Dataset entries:
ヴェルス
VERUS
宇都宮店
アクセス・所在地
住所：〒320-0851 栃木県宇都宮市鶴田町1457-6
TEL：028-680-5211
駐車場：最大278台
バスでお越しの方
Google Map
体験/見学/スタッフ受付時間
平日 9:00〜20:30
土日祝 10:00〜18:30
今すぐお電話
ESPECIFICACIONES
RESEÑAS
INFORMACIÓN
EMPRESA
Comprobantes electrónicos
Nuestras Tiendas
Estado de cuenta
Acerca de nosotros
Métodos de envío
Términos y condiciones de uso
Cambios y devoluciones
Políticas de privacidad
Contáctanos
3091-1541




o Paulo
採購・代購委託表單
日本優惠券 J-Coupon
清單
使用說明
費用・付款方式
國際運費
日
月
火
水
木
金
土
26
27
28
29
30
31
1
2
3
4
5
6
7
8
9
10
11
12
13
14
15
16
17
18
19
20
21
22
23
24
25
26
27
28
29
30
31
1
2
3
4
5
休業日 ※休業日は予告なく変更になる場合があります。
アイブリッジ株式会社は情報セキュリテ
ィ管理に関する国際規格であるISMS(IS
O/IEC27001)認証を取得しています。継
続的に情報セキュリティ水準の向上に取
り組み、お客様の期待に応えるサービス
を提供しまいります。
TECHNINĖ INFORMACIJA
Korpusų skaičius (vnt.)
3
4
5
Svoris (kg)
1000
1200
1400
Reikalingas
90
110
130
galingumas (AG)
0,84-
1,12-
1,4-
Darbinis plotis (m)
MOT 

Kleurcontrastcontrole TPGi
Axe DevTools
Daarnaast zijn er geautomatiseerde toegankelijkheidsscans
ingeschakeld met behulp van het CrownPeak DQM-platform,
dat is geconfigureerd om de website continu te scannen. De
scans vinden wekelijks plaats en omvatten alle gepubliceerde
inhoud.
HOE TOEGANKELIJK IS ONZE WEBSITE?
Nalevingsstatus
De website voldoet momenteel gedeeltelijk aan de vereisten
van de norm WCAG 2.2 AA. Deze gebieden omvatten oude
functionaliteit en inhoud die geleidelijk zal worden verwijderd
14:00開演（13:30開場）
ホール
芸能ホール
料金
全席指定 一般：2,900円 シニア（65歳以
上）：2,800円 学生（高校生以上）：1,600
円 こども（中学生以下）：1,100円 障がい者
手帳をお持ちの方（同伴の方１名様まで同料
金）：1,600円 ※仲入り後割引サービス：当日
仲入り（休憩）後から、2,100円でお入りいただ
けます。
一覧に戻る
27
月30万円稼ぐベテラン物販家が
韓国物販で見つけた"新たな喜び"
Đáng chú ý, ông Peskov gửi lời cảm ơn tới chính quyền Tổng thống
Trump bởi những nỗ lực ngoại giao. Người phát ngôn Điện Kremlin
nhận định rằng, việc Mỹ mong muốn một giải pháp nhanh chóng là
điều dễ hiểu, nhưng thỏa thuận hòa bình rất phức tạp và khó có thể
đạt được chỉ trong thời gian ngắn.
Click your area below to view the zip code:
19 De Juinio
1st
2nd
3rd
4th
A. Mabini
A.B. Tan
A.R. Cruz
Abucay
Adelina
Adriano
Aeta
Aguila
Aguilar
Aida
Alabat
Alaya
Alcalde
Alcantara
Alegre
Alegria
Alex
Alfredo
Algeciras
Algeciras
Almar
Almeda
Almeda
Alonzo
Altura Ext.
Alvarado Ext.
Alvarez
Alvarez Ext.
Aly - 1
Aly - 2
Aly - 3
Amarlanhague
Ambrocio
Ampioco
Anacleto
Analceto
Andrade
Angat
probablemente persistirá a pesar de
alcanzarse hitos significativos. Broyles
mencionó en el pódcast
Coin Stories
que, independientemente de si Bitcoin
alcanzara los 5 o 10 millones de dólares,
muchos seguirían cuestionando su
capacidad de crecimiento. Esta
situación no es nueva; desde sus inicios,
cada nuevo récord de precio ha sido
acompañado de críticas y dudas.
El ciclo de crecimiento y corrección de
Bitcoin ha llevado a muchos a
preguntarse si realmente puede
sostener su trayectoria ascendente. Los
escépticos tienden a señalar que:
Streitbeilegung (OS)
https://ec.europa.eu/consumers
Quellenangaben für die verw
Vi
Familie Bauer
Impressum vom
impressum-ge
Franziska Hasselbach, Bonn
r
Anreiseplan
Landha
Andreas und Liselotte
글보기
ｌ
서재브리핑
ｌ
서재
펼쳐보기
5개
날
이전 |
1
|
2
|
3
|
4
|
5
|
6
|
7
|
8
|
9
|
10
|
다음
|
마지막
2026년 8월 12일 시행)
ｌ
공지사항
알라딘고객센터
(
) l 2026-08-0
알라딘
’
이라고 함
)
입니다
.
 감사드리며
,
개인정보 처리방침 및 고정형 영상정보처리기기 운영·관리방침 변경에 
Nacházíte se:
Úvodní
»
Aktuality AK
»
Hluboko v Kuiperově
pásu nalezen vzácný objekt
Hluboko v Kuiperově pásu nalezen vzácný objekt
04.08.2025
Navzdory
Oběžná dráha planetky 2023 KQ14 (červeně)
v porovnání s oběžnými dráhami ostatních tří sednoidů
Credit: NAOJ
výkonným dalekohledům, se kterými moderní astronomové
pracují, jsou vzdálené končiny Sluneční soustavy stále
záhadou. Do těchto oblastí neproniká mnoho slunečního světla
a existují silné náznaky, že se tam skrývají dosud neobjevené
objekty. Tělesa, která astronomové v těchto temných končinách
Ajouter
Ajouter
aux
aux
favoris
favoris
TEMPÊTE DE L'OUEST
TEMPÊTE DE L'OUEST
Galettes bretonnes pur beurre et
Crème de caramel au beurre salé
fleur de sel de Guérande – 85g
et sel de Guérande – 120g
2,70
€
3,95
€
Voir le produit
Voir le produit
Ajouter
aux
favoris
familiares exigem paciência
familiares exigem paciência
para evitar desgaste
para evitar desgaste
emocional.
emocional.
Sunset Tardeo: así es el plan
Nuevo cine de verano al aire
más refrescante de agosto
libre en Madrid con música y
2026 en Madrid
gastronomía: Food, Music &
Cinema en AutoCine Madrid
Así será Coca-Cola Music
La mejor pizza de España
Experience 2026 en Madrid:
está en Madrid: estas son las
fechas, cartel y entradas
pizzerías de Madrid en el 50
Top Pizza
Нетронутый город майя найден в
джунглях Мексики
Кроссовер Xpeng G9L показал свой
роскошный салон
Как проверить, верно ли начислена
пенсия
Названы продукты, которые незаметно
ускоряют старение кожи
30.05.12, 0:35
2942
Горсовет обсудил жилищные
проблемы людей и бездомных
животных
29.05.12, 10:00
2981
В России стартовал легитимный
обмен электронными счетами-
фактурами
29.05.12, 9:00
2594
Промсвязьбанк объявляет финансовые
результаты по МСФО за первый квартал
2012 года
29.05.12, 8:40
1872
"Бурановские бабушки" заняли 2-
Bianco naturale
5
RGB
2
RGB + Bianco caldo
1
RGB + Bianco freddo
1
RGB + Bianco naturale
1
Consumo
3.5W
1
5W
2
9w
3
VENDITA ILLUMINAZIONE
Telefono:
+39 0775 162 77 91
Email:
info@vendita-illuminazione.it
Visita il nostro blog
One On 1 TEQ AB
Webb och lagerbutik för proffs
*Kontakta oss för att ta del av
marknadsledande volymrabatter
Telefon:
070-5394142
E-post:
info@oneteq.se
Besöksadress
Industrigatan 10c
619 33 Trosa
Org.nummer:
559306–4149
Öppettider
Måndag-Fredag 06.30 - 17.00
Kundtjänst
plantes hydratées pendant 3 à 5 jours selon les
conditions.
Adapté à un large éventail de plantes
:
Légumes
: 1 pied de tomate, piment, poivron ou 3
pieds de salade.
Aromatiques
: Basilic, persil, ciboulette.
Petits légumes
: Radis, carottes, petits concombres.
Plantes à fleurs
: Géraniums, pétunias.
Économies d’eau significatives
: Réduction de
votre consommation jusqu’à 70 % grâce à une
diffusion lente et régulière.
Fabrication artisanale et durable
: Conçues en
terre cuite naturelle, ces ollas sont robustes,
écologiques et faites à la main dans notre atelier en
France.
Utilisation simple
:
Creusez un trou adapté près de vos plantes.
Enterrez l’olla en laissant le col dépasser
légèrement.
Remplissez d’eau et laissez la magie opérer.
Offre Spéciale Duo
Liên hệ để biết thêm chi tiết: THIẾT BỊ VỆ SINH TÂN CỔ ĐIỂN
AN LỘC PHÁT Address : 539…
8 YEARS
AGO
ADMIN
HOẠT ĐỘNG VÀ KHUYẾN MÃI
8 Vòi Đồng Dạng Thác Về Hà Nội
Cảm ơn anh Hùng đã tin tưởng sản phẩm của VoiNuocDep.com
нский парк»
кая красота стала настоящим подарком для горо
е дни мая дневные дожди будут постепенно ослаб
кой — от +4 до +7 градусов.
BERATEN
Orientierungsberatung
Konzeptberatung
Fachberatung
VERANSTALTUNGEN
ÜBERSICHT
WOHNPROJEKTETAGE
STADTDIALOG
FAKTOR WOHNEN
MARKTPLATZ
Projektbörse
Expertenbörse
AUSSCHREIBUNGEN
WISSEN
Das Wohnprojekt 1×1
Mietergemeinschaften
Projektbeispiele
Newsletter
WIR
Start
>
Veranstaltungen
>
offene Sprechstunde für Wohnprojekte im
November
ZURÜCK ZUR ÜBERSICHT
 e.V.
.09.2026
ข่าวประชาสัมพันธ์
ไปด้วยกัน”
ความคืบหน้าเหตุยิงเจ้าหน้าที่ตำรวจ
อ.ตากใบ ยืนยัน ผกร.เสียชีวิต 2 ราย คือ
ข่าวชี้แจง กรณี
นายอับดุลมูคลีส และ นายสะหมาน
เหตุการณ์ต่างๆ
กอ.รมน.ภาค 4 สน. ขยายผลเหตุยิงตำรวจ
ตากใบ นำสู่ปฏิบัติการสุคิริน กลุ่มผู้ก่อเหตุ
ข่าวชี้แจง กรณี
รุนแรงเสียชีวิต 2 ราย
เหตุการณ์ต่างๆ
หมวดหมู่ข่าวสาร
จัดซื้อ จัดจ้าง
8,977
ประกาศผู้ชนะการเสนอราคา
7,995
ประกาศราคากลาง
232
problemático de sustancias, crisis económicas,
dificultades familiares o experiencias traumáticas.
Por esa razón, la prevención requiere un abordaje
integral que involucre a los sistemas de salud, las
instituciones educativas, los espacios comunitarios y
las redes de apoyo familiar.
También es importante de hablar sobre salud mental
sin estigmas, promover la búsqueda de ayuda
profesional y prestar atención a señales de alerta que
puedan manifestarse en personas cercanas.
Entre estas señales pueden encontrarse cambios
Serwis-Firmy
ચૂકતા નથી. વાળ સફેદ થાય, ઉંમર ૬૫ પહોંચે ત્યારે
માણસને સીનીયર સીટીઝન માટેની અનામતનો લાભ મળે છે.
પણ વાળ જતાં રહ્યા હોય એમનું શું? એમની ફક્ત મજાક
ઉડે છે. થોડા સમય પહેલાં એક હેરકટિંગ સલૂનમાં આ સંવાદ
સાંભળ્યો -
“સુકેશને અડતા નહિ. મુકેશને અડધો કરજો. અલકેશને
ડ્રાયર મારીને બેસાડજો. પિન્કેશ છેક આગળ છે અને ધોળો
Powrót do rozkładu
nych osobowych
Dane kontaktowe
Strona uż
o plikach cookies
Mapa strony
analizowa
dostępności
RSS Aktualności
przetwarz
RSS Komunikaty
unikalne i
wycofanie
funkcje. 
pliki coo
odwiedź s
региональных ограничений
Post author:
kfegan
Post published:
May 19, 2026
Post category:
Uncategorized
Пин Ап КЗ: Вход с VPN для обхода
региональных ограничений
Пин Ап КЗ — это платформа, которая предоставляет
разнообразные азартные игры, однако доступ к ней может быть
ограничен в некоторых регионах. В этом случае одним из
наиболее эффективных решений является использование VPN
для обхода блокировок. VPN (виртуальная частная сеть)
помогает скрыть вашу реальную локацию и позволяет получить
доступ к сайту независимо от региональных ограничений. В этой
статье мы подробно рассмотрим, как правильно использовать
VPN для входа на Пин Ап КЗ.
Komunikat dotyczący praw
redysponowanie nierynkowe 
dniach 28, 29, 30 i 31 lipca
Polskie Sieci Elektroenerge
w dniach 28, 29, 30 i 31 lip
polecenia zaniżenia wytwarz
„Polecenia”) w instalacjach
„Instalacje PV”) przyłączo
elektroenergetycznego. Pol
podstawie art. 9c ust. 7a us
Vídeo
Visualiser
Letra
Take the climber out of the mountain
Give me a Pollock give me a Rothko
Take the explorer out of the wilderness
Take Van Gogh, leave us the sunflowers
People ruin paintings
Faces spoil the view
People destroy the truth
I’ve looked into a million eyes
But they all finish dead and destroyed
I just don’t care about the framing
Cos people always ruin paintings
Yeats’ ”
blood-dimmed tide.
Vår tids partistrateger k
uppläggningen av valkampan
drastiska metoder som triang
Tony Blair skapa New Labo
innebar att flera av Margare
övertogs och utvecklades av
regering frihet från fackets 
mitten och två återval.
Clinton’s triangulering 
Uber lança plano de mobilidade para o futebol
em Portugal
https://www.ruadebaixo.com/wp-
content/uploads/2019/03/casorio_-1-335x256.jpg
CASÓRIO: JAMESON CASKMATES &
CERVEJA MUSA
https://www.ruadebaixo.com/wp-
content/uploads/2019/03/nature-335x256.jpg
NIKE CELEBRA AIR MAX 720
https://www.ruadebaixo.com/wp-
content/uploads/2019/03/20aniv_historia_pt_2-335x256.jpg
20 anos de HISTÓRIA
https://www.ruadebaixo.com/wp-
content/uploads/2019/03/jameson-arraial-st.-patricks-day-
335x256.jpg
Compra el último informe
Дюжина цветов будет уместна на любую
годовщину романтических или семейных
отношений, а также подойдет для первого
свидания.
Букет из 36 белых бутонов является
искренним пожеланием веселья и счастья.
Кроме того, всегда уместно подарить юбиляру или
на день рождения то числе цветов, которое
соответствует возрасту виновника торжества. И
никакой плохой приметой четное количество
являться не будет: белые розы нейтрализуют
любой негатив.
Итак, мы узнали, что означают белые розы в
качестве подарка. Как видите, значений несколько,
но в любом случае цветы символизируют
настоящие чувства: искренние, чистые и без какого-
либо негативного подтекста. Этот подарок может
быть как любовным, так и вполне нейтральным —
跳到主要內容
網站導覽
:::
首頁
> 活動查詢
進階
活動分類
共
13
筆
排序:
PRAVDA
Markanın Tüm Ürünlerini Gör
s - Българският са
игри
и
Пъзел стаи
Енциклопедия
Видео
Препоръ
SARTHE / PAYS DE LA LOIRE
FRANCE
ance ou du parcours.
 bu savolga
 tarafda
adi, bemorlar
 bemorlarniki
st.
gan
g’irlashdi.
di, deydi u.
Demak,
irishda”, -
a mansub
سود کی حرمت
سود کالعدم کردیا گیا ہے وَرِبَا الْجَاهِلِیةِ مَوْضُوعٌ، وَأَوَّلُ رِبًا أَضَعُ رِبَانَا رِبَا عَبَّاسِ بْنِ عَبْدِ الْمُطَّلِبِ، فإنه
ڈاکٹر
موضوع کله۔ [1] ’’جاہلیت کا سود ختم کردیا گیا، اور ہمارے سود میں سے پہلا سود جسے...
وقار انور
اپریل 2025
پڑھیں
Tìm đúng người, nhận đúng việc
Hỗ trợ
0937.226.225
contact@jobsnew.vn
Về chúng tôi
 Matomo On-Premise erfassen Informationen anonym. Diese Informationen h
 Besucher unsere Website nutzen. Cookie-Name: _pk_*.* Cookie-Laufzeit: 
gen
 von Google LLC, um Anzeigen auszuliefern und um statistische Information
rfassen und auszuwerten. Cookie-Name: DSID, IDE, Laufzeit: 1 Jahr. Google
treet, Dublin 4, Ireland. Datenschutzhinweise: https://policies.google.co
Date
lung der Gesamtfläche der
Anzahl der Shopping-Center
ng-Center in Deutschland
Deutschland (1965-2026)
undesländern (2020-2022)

* **Work item**:
When the line with "RGB + Bianco caldo" is reached in the data above, start copying there, and copy each line exactly until the line with "poivron ou 3" has been copied; copy nothing else.

* **Task solution**:
RGB + Bianco caldo
1
RGB + Bianco freddo
1
RGB + Bianco naturale
1
Consumo
3.5W
1
5W
2
9w
3
VENDITA ILLUMINAZIONE
Telefono:
+39 0775 162 77 91
Email:
info@vendita-illuminazione.it
Visita il nostro blog
One On 1 TEQ AB
Webb och lagerbutik för proffs
*Kontakta oss för att ta del av
marknadsledande volymrabatter
Telefon:
070-5394142
E-post:
info@oneteq.se
Besöksadress
Industrigatan 10c
619 33 Trosa
Org.nummer:
559306–4149
Öppettider
Måndag-Fredag 06.30 - 17.00
Kundtjänst
plantes hydratées pendant 3 à 5 jours selon les
conditions.
Adapté à un large éventail de plantes
:
Légumes
: 1 pied de tomate, piment, poivron ou 3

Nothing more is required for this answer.